_Task directions:_ The required output holds only the lines from the one containing "Figure 8. ( a" through the end of the material below, copied exactly, please, with no pictures.

_Records shown:_

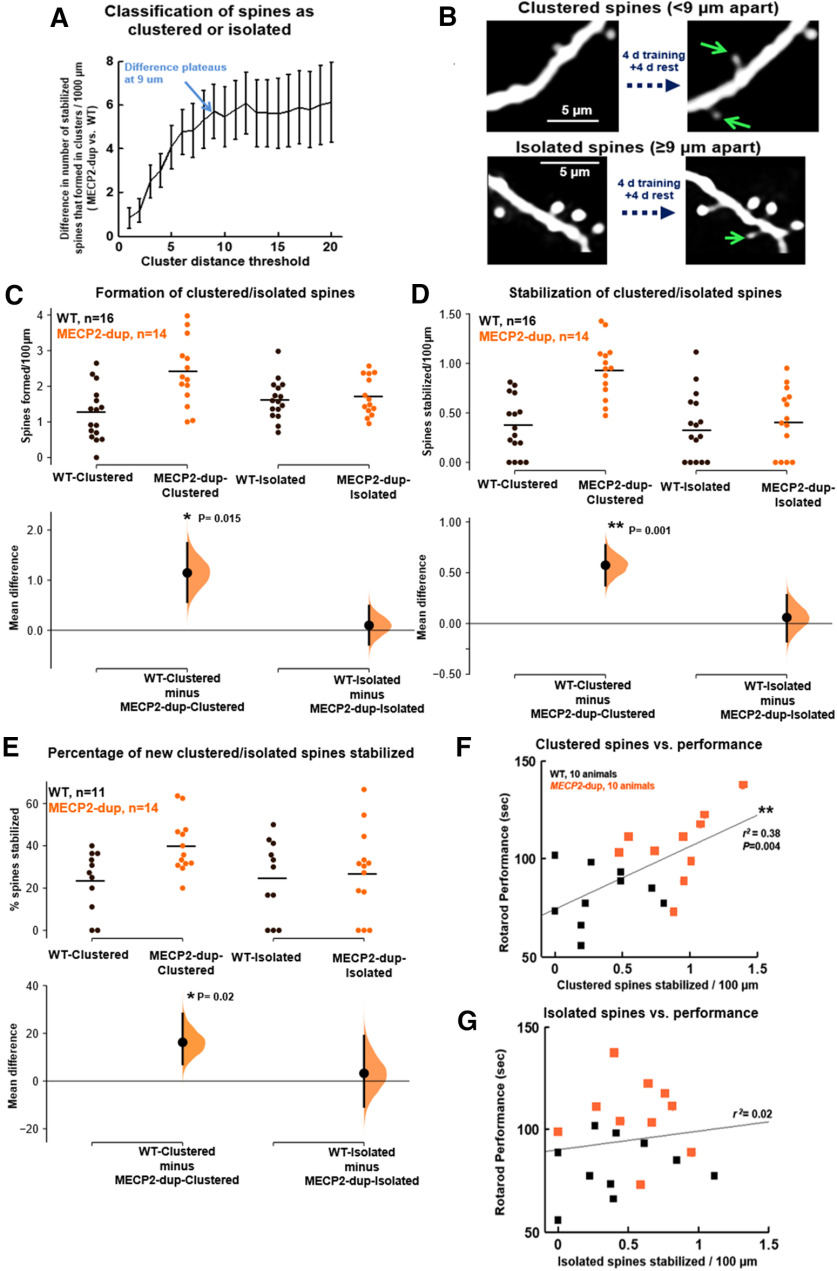
Differential stabilization of clustered and isolated spines in MECP2-duplication mice. A, Determination of cluster distance threshold. Increase in clustered spine stabilization in mutants versus WT littermates, plotted as a function of the cluster distance threshold applied (i.e., the maximum distance to another newly formed spine to be categorized as clustered). Error bars represent the summed SEM from both genotypes. The difference in clustered spine stabilization between genotypes increases with increasing cluster distance threshold leveling off to a plateau at ∼9 μm; 9 μm was therefore chosen for further analysis, and this agrees with the range of spine consolidation cooperativity shown in vitro by Harvey and Svoboda (2007) and in vivo by Fu et al. (2012). B, top, Example of stabilized clustered spines. Bottom, Example of an isolated stabilized spine. C–E, Clustered and isolated spines formed per 100 μm, stabilized per 100 μm, and percentage stabilized from MECP2-duplication mice (orange) and WT (black), visualized as a Cumming estimation plot, as in Ho et al. (2019). Raw data are plotted on the upper axes (dots depict individual data points, horizontal lines depict means). The lower axes show the bootstrapped distribution (light orange) and 95% confidence interval (vertical error bar) of the estimated mean difference between the two groups. Data were pooled across trained and untrained animals. C, Clustered and isolated spines formed per micrometer in each genotype; *p = 0.015, Mann–Whitney U test. D, clustered and isolated spines stabilized per micrometer in each genotype; **p = 0.001. E, Percentage of newly formed clustered and isolated spines that stabilized. Animals that formed fewer than four clustered spines were excluded from the analysis because the percentage measure shows large variability with small numbers of spines; n = 11 WT, n = 14 MECP2-duplication mice; *p = 0.02. F, Stabilization of dendritic spine clusters correlates with enhanced rotarod performance in MECP2-duplication mice (orange) and WT controls (black); **p = 0.004, r2 = 0.38, n = 20 mice pooled across genotypes, Pearson correlation, Student’s t test. G, Stabilization of isolated new spines does not correlate with rotarod performance (r2 = 0.02, p = 0.55), suggesting that clustered spine stabilization is a better predictor of behavioral performance. For visualization of data as mean ± SE with individual data points plotted as circles (untrained) and squares (trained), see Extended Data Figure 3-1.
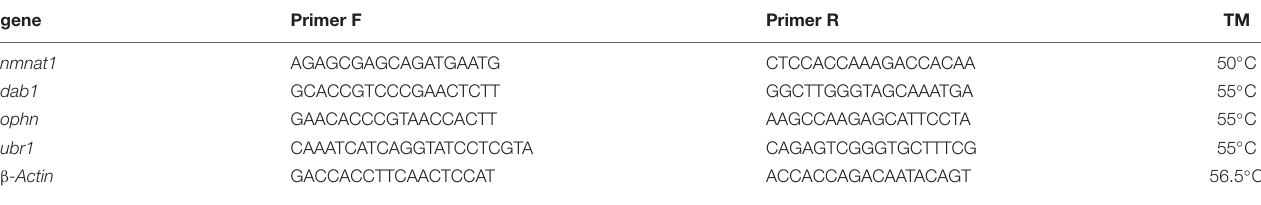
TABLE 2 | Primers used for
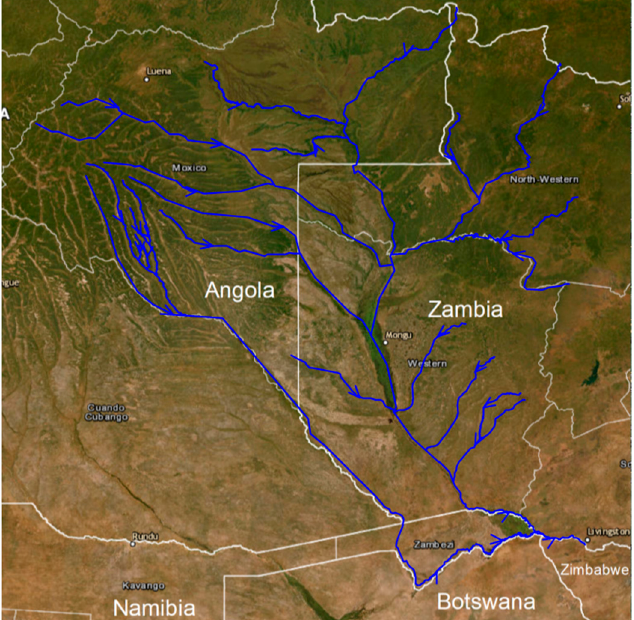
Figure 13. Map of the Upper Zambezi River Basin region in Africa showing the main river branches of the basin in blue.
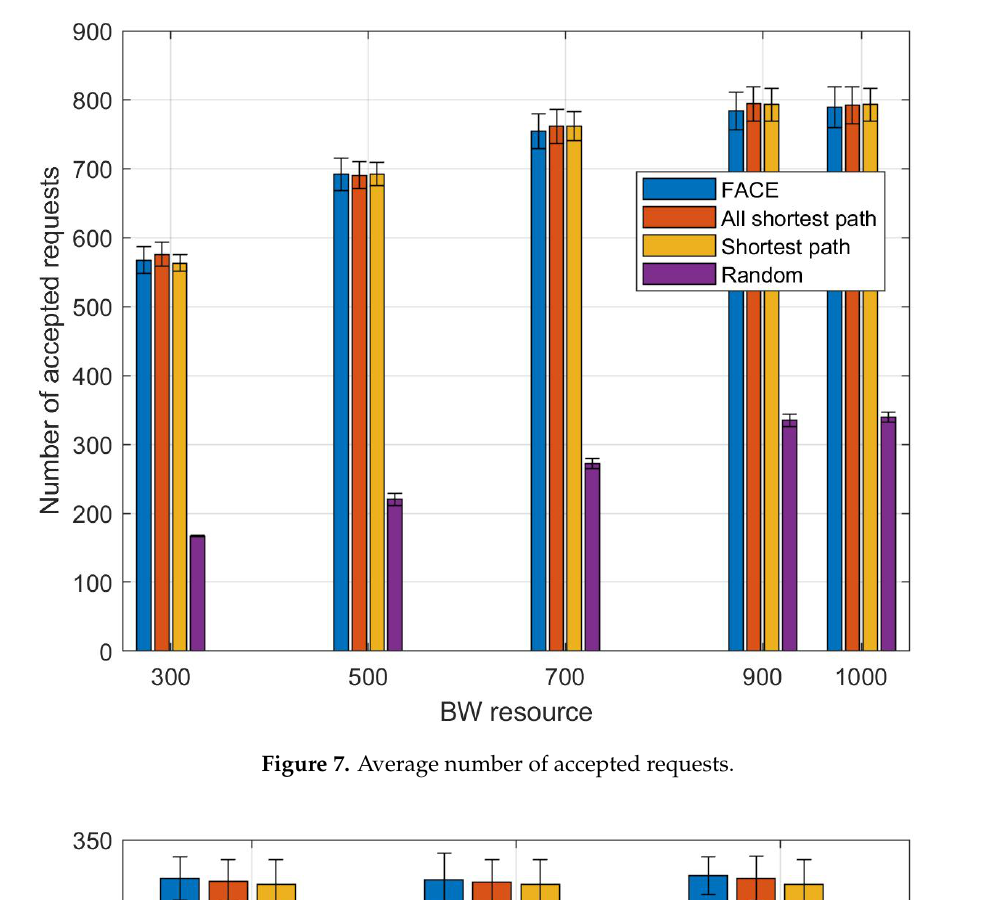
Figure 7. Average number of accepted requests.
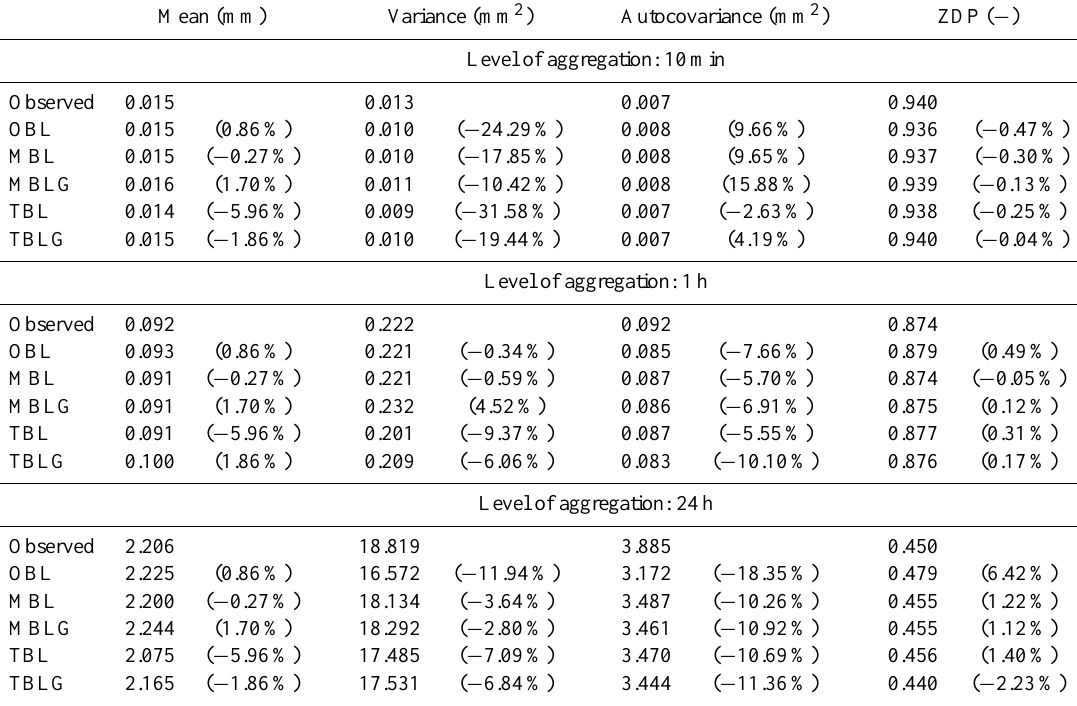
Table 3. Comparison of general historical rainfall characteristics with simulation results. Values between brackets are percentage deviations of the simulated characteristic with respect to the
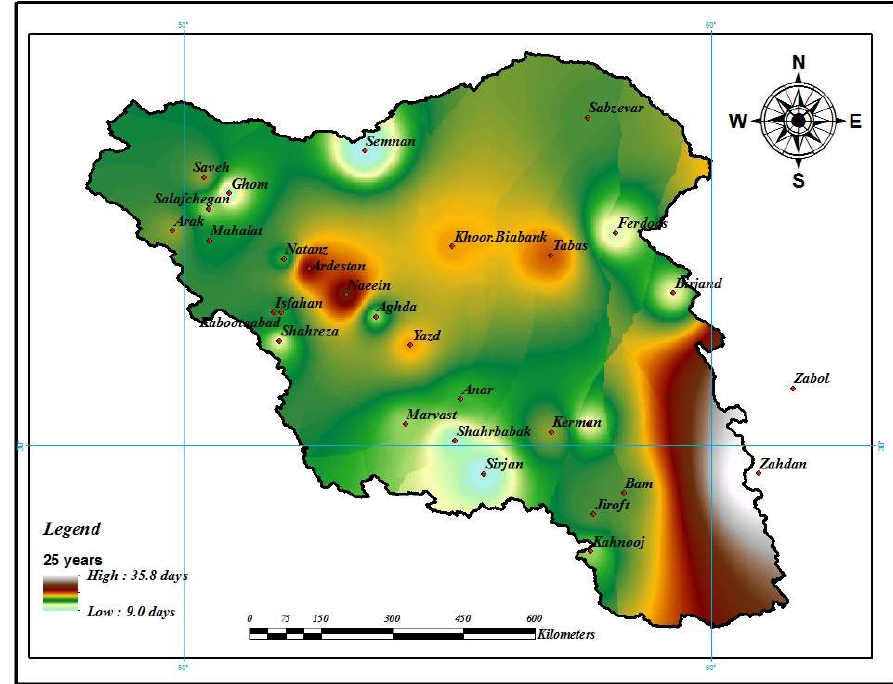
Figure 14. Dust day duration in the 25-year return period in the study area.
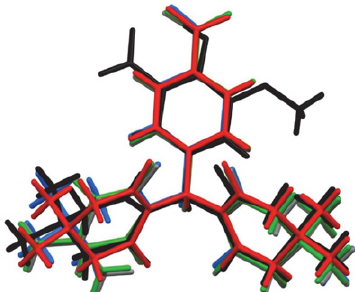
Figure 8. Least-squares overlay of four symmetry-independent molecules of 1 ( a is green, b is blue, c is red and d is gray) and 2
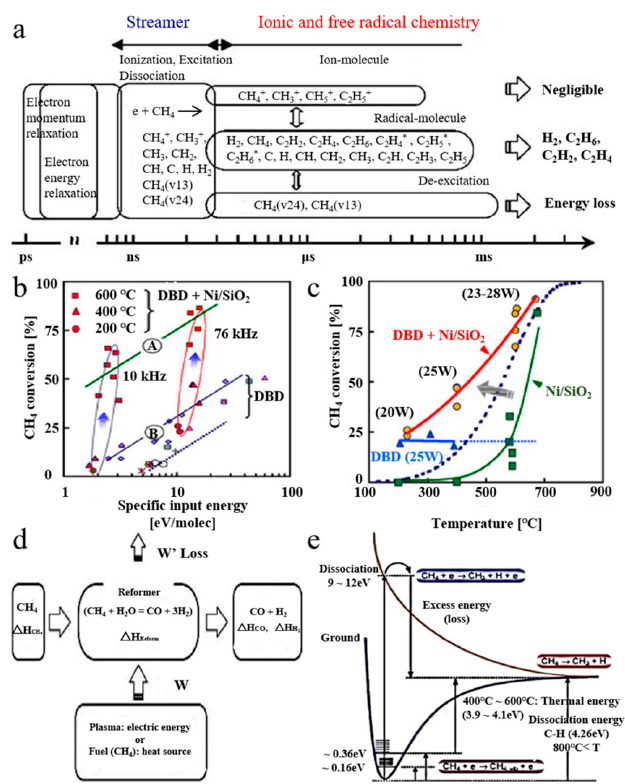
Figure 8. ( a ) reaction scheme; ( b ) CH 4 conversion: (A) barrier discharge + Ni catalyst; (B) barrier discharge; ( c ) CH 4 conversion; the blue dashed line represents the equilibrium conversion; ( d ) energy diagram; ( e ) methane activation. Reproduced with permission from [106]; Copyright Elsevier, 2004.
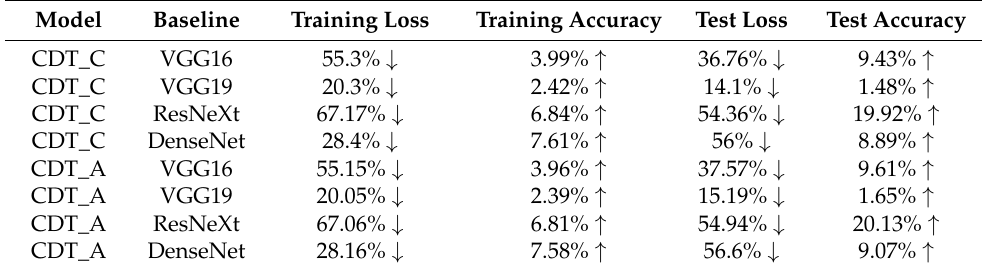
Table 1. Specific compared results on CIFAR-10.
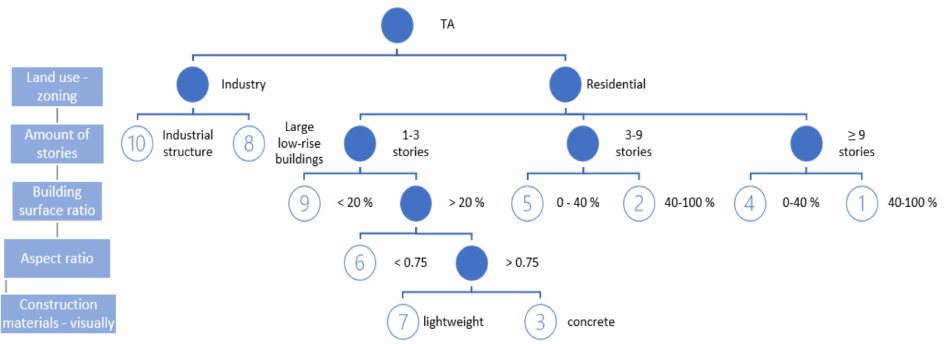
Figure 5. A flow diagram of the final stage of the method for assigning training polygons to their suitable LCZ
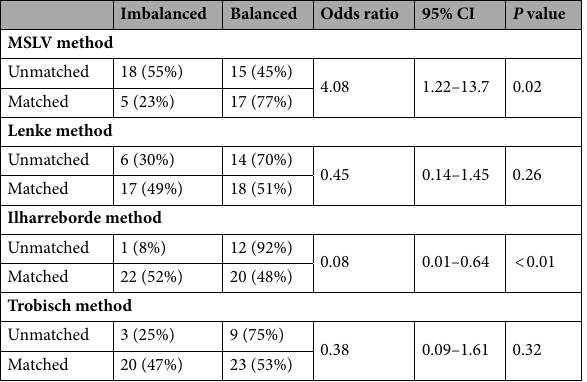
Imbalanced Balanced Odds ratio 95% CI P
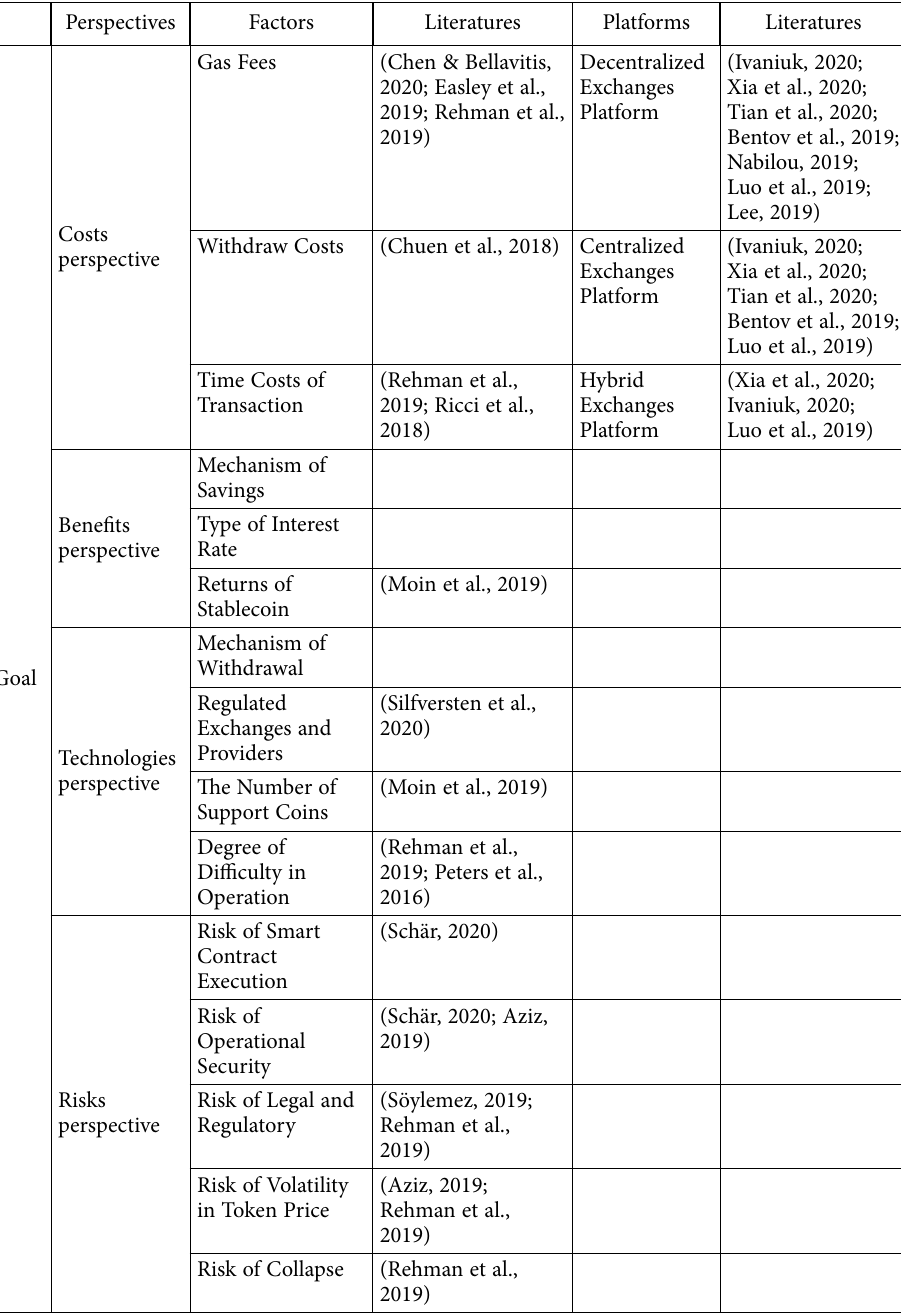
Table 5. The perspectives, factors and platforms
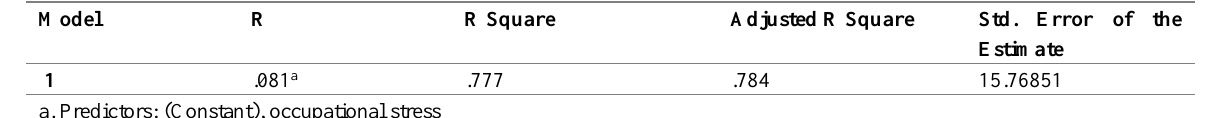
Table 6: Model Summary of Regression Analysis between Occupational Stress and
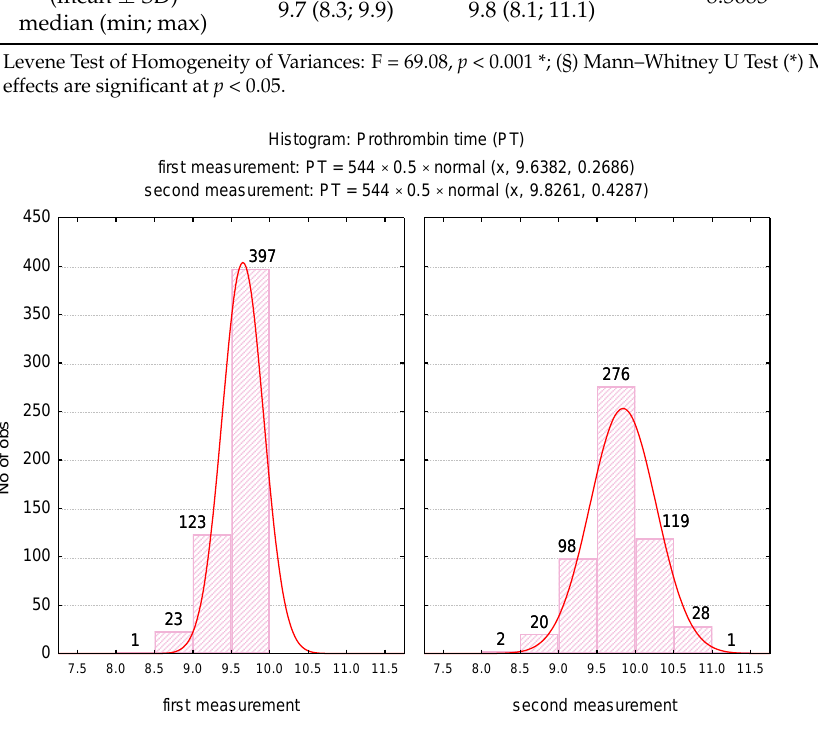
Table 1. Prothrombin time (PT) values depending on the time of determination. The Moment of Determination Statistic Test § p -ValueFirst Second Determination Determination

_Response:_
Figure 8. ( a ) reaction scheme; ( b ) CH 4 conversion: (A) barrier discharge + Ni catalyst; (B) barrier discharge; ( c ) CH 4 conversion; the blue dashed line represents the equilibrium conversion; ( d ) energy diagram; ( e ) methane activation. Reproduced with permission from [106]; Copyright Elsevier, 2004.
Table 1. Specific compared results on CIFAR-10.
Figure 5. A flow diagram of the final stage of the method for assigning training polygons to their suitable LCZ
Imbalanced Balanced Odds ratio 95% CI P
Table 5. The perspectives, factors and platforms
Table 6: Model Summary of Regression Analysis between Occupational Stress and
Table 1. Prothrombin time (PT) values depending on the time of determination. The Moment of Determination Statistic Test § p -ValueFirst Second Determination Determination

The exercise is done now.